While the National Congress investigates the scandals of the “monthly allowance” and the Post Office, businessmen are concerned with the direction of the tax reform, more specifically with the rates of the Tax on Circulation of Goods and Services (ICMS). Thinking about it, the Brazilian Institute of Competitive Ethics (Etco) brought together more than 200 entrepreneurs yesterday to present a study that reveals three possible scenarios of post-reform Brazil. “We created a simulator that allows us to assess what the supposed effects of the tax reform would be,” explained Fernando Garcia, from GV Consult, who carried out the work, during a seminar held in the capital of São Paulo.


It is no wonder the concern of the business community. According to the governor of the state of São Paulo, Geraldo Alckmin, the ICMS represents 90% of the state revenue, there are more than 50 rates in the country and several for the same product.

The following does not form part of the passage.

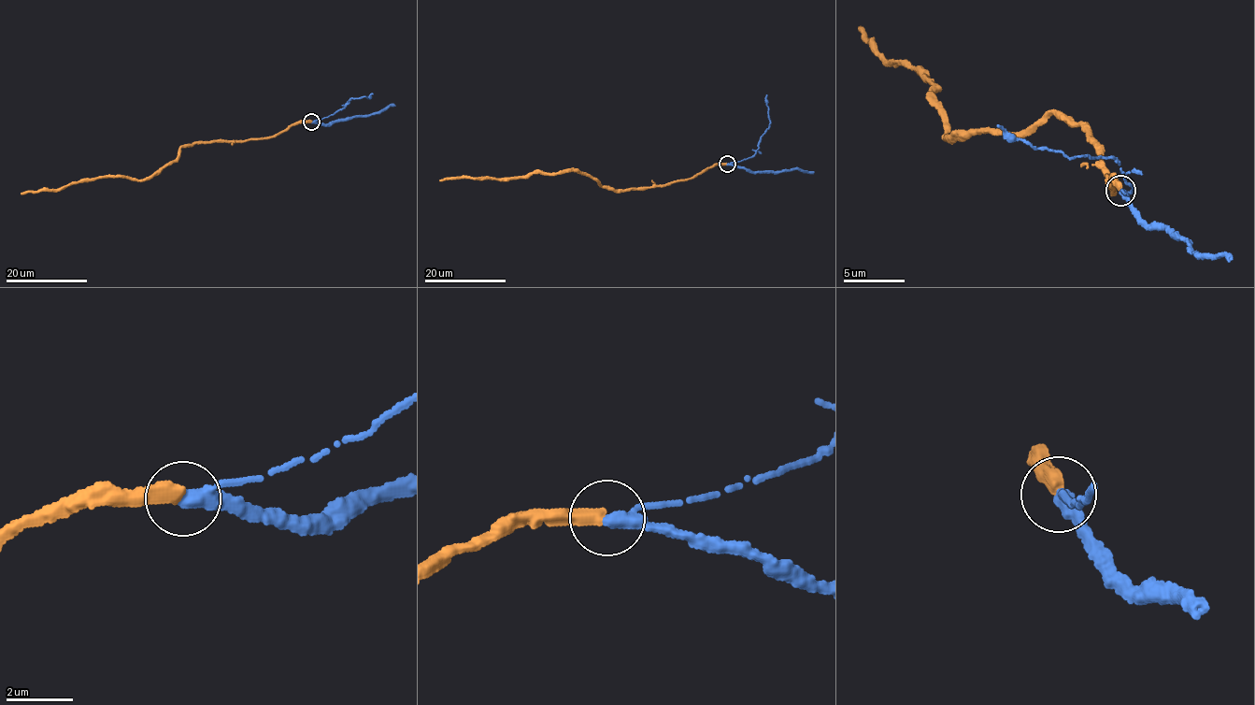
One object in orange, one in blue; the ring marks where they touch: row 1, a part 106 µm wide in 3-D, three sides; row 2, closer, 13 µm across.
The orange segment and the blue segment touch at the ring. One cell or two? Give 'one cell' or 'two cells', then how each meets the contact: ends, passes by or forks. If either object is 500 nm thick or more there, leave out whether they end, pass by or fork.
one cell | orange ends | blue passes by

One of the most optimistic scenarios outlined by GV Consult points to the adoption of an average nominal rate of 10,7% for the state tax, which would increase GDP by 3,47%, decrease inflation by 1,24%, increase the revenue of 0,09% (R $ 117, 1 billion in total) and would generate 2,3 million jobs. “This hypothesis gives us hope that we can move forward with the ICMS problem. I was excited, ”commented former Finance Minister Delfim Neto during the seminar.


Considering the adoption of the 10,7% rate, of the 42 economic sectors analyzed, the only ones that would have a decrease in real added value would be the dairy industry (1,33%), public administration (0,89%), industrial services public utility (0,68%) and informal civil construction (0,45%).


In the same scenario, the survey by GV Consult accounted for the impact of the tax reform in each region of the country and only the Southeast would have an increase in the collection of ICMS (1,88%). The North would collect 0,88% less, the South 1,30%, the Northeast 1,95% and the Midwest 11,25%, which demonstrates the importance of creating the compensation fund for states that lose revenue with the reform.


In another case, GV Consult maintained the average nominal ICMS rate of 11,5%, which is the one used today. With it, the Gross Domestic Product (GDP) and inflation would decrease 0,12%, and 0,17%, respectively. The total collection of the tax would add up to R $ 118,8 billion, reflecting the increase of 0,47%, and there would be a loss of around 83 thousand jobs.


If the average nominal rate is 13,6%, GDP would fall further: 5,96%. In addition, inflation would rise by 2,39%. In compensation, there would be a 12,86% increase in tax collection, totaling R $ 136,1 billion, but the drop in the number of jobs would reach 4 million. “We are going to take the study to Congress. We want to produce and we cannot wait ”, warned Emerson Kapaz, president of Etco.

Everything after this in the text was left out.